Monday, 7:30 AM. 56 degrees, wind NW, dead calm. The channel is glassy. The skies are blue and hazy, and the barometer predicts rain.
Invasive plants are becoming a big issue in the community. The DNR has had a team visit Bayfield for several years in a row, doing demonstrations of chemical eradication of Polgonatum cuspidatum, “elephant ears” in local parlance. This plant (those pictured are eight feet high, and create a virtual cane break) was introduced by the USDA for erosion control in the dust bowl ‘30’s, along with kudzu (“the vine that ate the South”) and other plants, mostly Asiatic in origin. Many of these, while doing their erosion control job admirably, have become noxious weeds, and are targeted for control or elimination by state or federal agencies. The dilemma is: if the plants are eliminated, what will happen to the eroding lands they have stabilized? There have already been such questions asked by Bayfield property owners, and battle lines are being drawn between those who see the plants as useful or benign and those who see them as foreign invaders to be eliminated. There is also the nagging question of the environmental hazards posed by the poisonous herbicides to be used, which is a legitimate concern. Our “elephant ears” were planted in the local ravines after a disastrous 1942 flood, and they do hold the banks in place. Trouble is, few people alive today are familiar with the flood except through grainy old photographs.

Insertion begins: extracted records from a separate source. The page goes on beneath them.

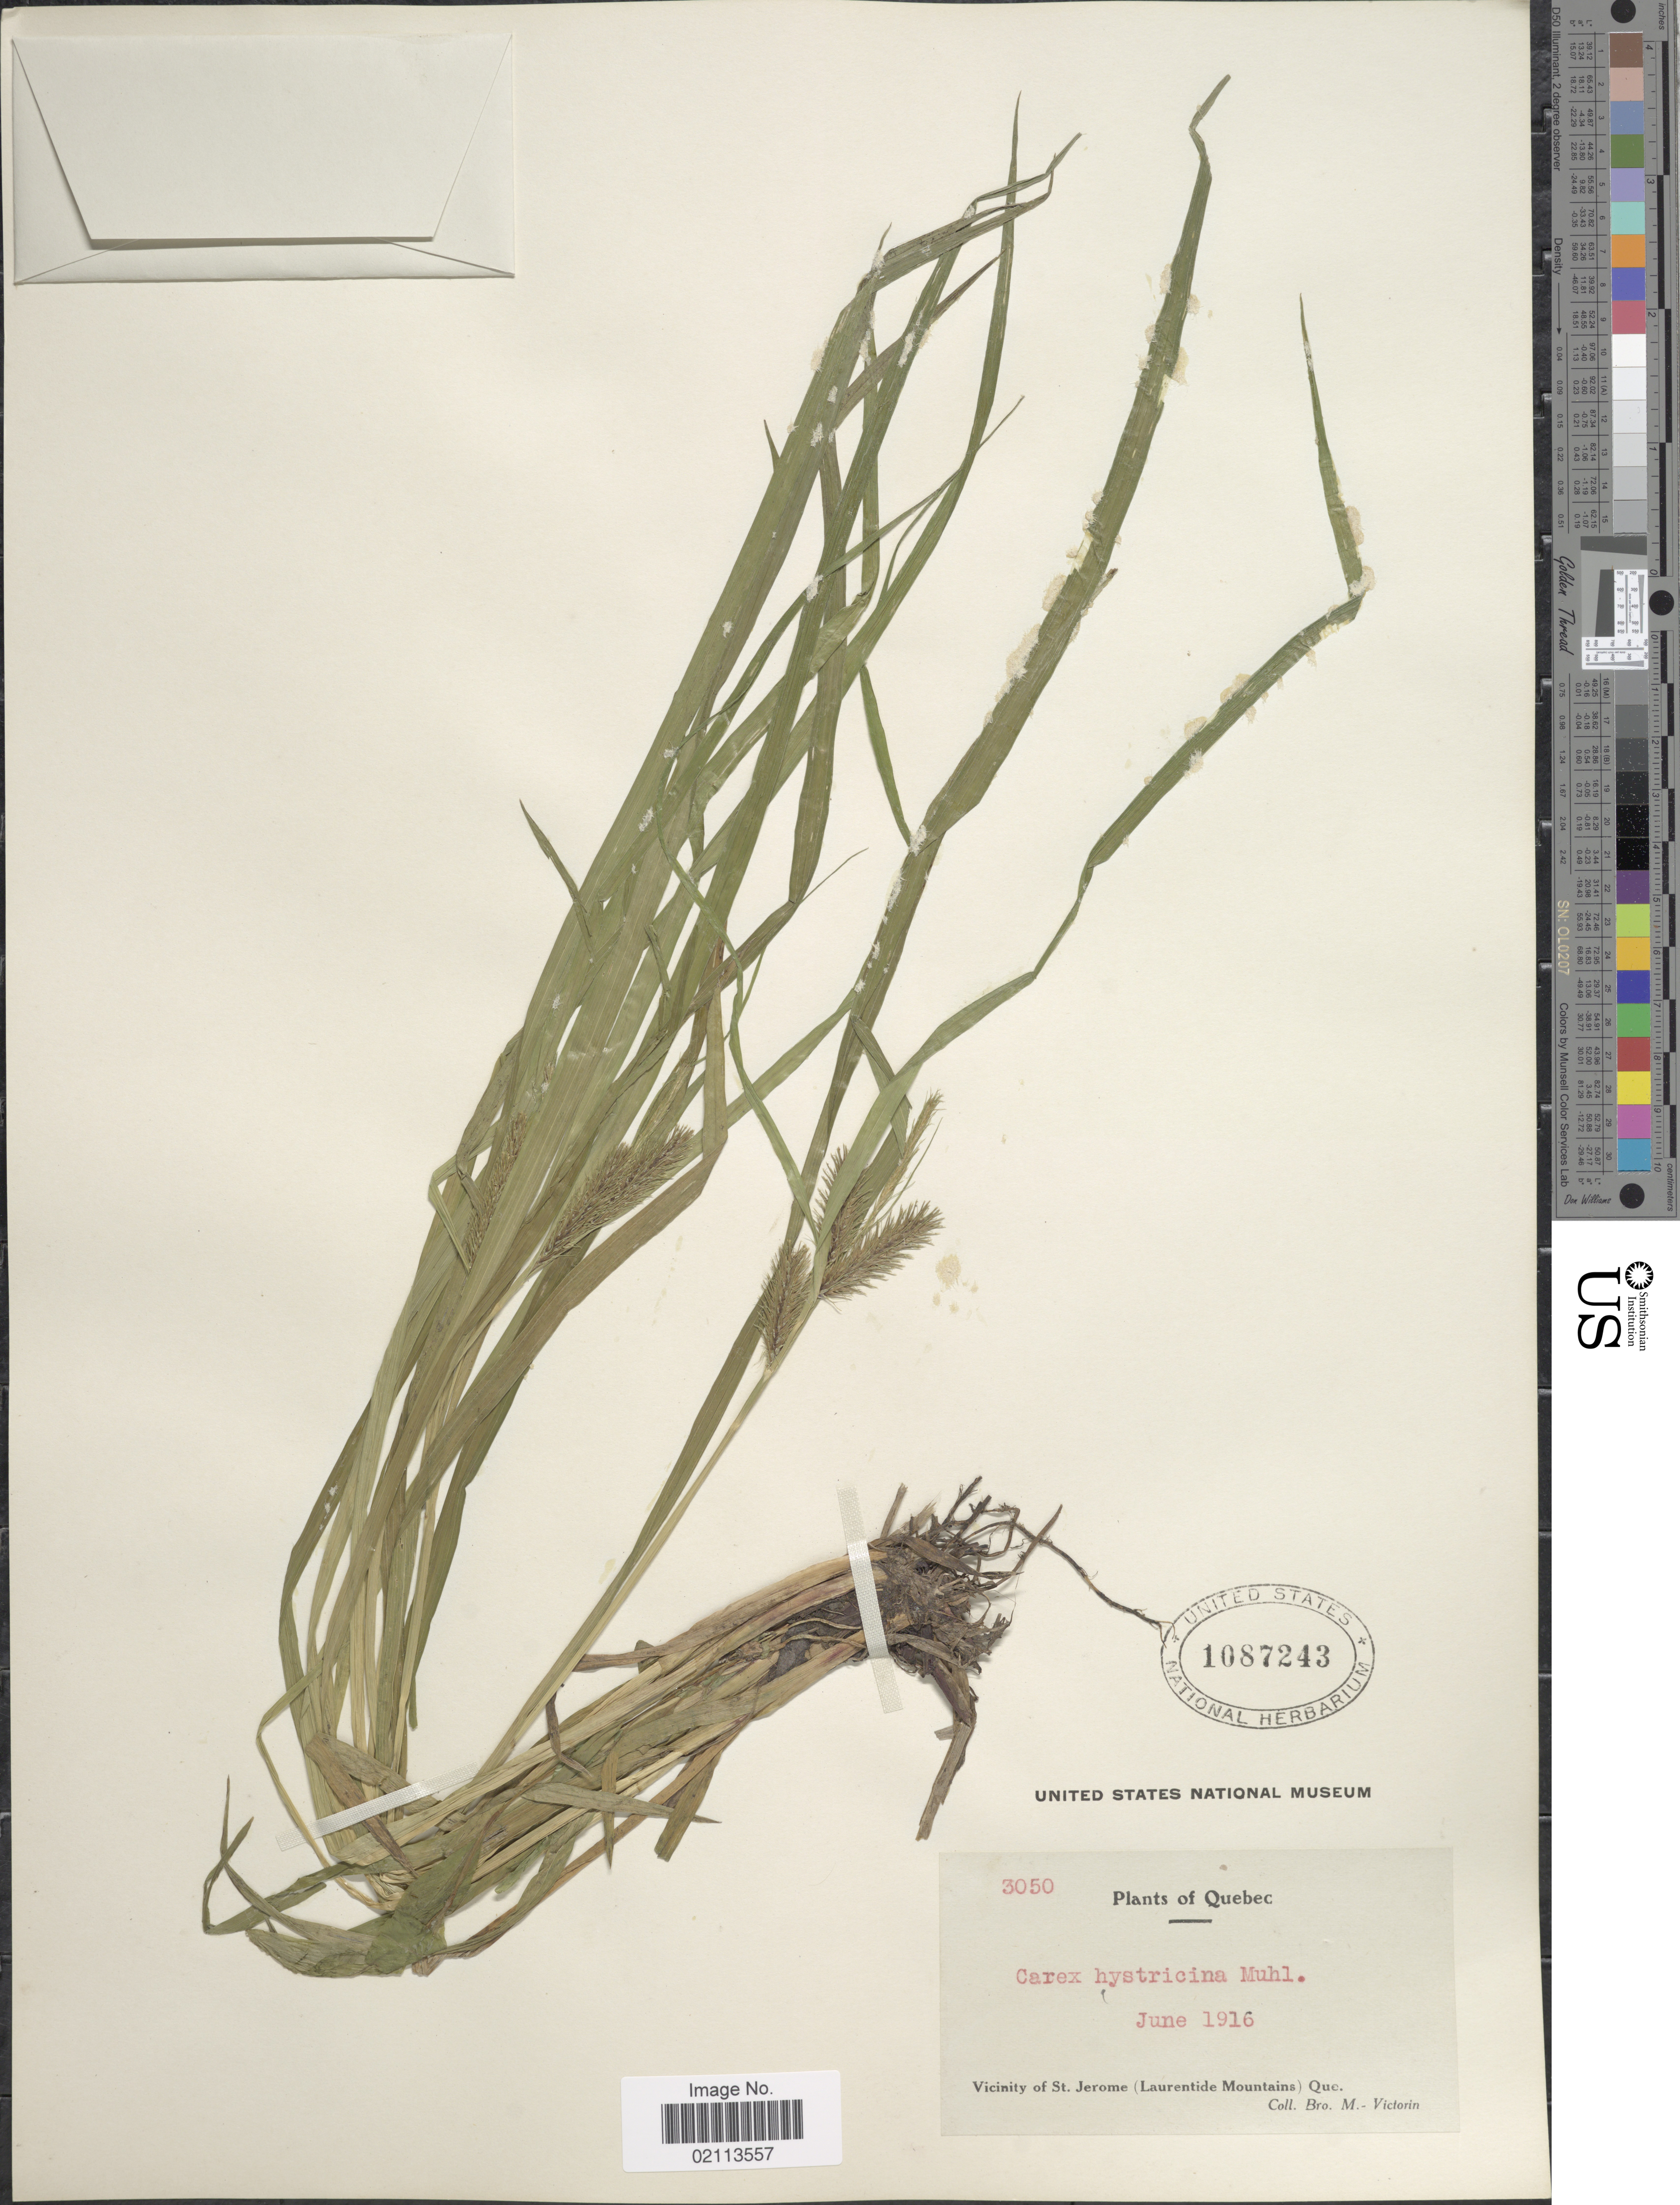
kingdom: Plantae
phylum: Tracheophyta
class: Liliopsida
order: Poales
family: Cyperaceae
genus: Carex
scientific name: Carex hystericina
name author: Muhl. ex Willd.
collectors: Fr. Marie-Victorin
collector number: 3050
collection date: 1916-06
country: Canada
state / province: Quebec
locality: Vicinity of St. Jerome (Laurentide Mountains)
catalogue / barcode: US 1087243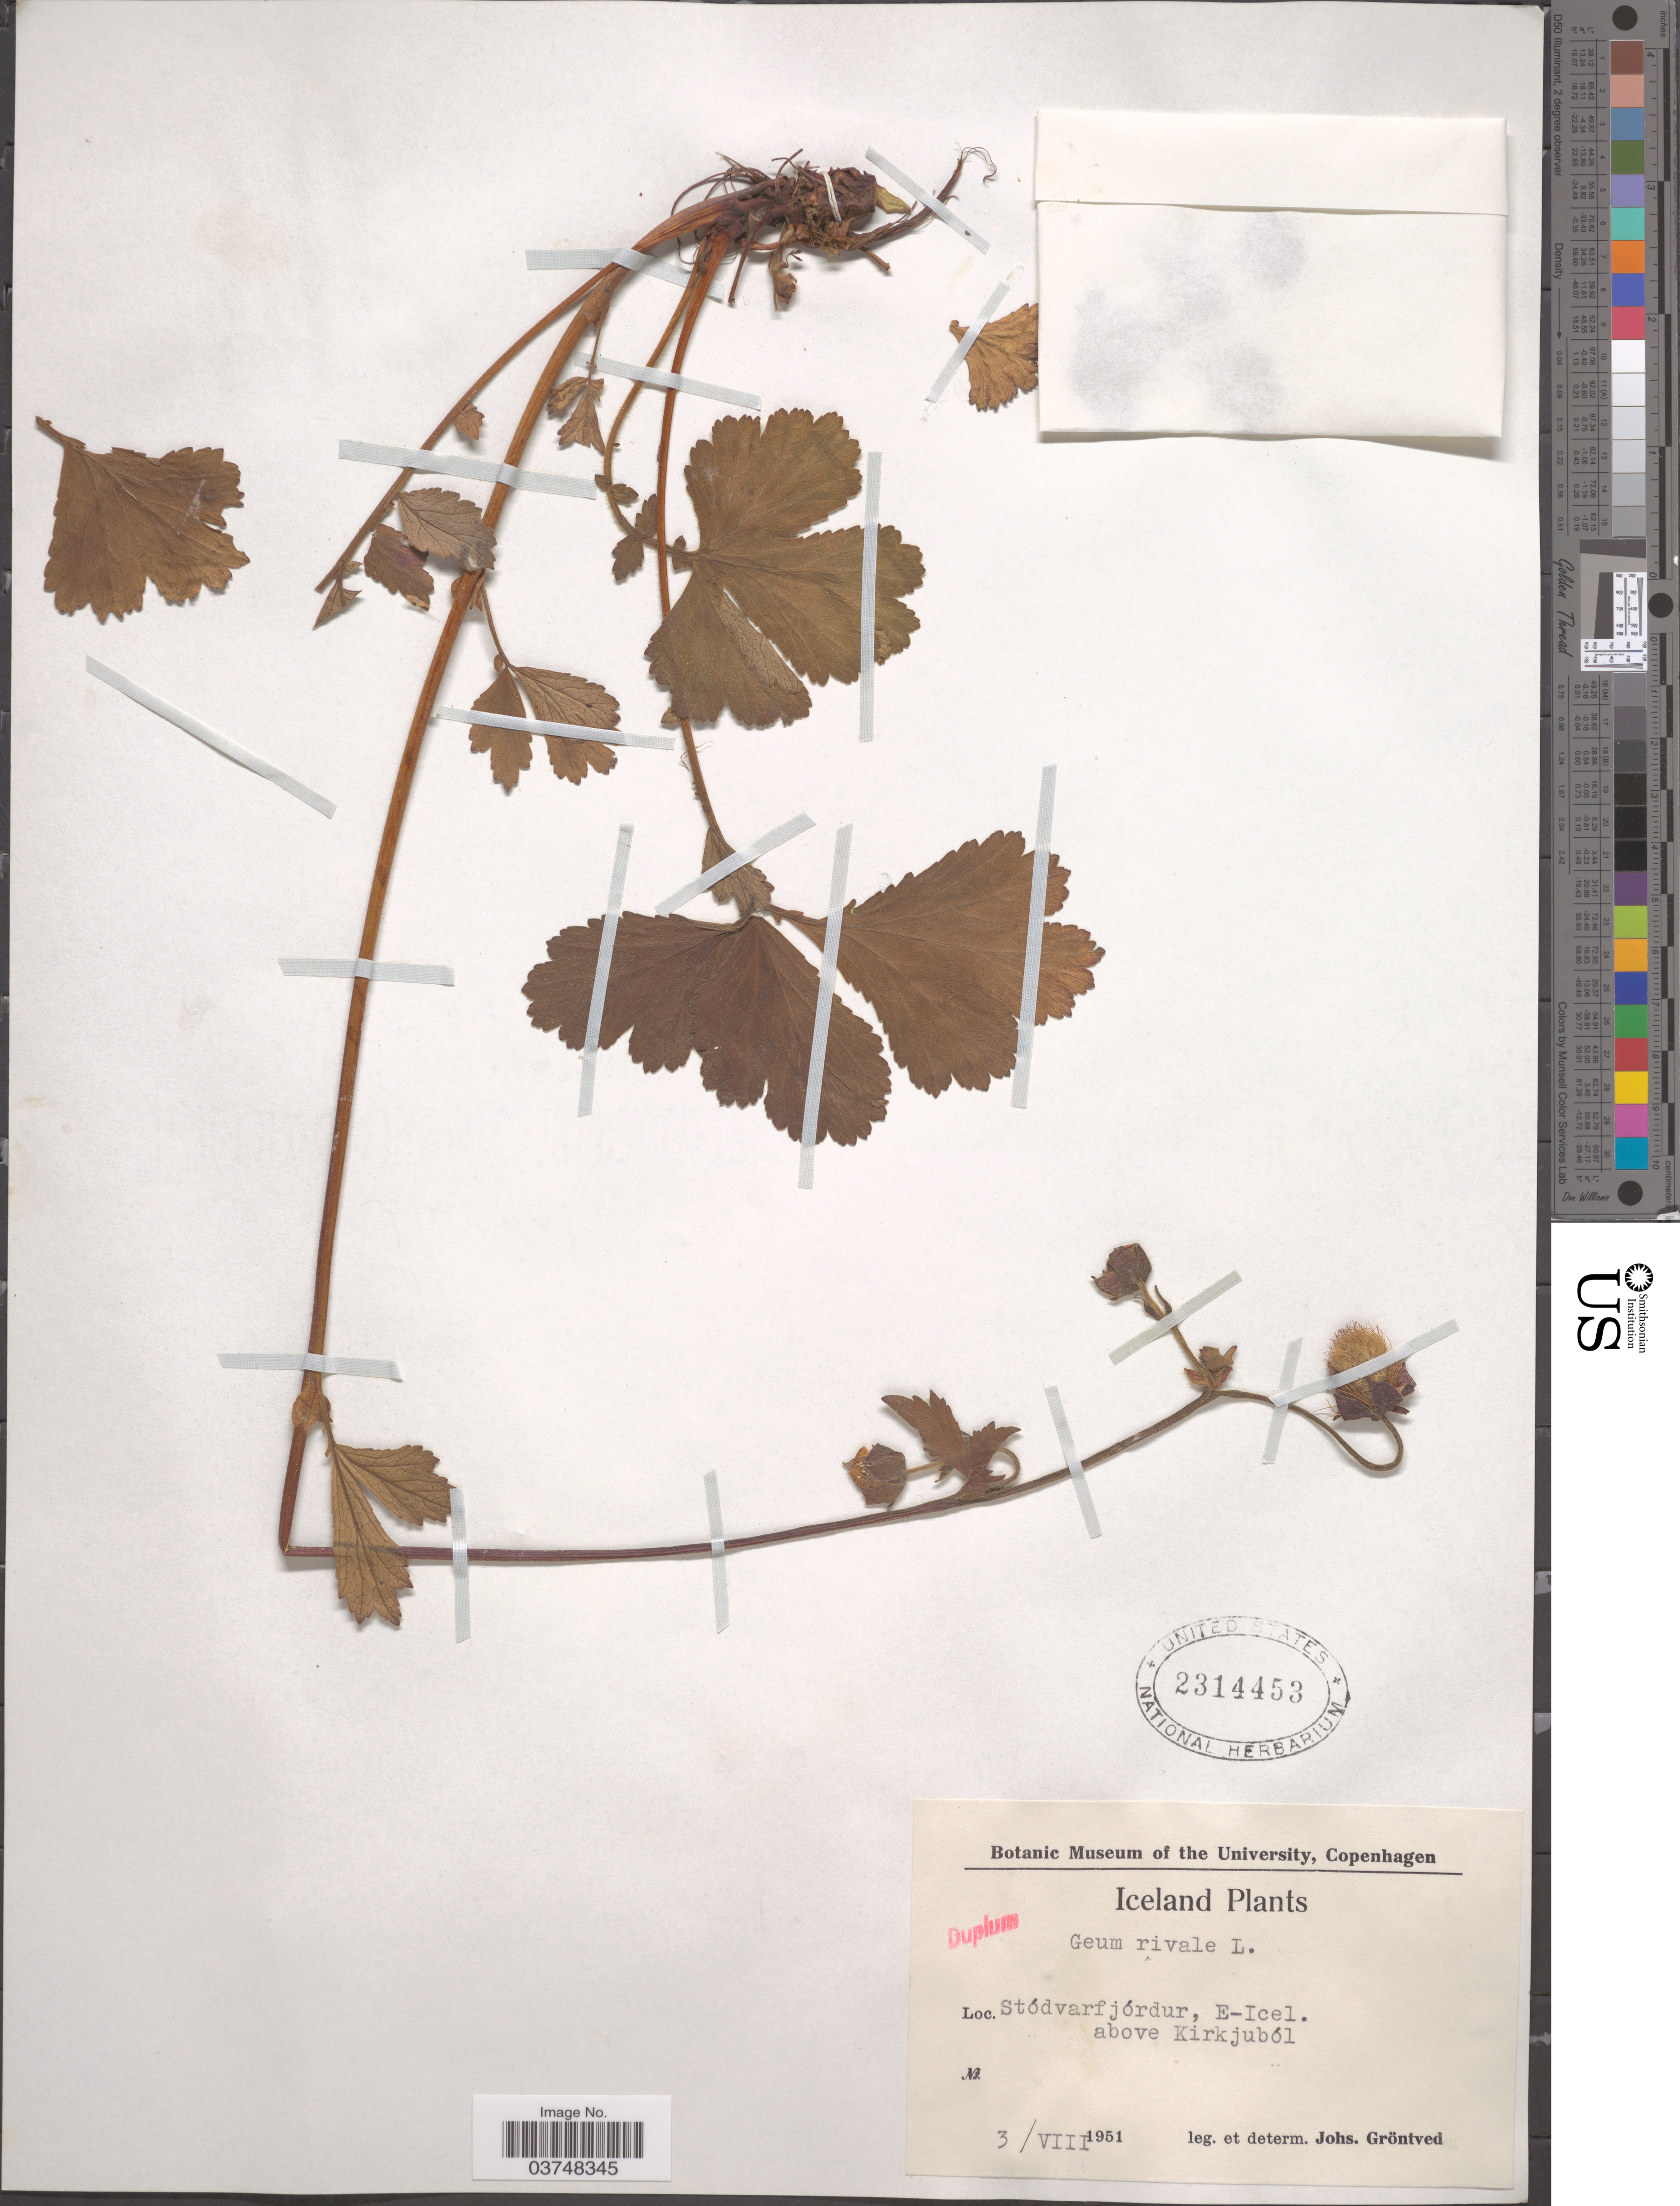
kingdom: Plantae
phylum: Tracheophyta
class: Magnoliopsida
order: Rosales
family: Rosaceae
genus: Geum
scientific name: Geum rivale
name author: L.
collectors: J. Grøntved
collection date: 1951-08-03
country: Iceland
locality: Stódvarfjórdur, E-Icel. above Kirkjuból.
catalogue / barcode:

As volunteer city forester and weed commissioner I am sort of in the middle of a growing controversy, which won’t be easy to resolve because the facts and the science cut both ways. There are many similar issues, on a much larger scale, and what is most needed is a common sense, cost-benefit analysis of each. But common sense, unfortunately, is sorely lacking in contentious ecological issues. Wish us luck!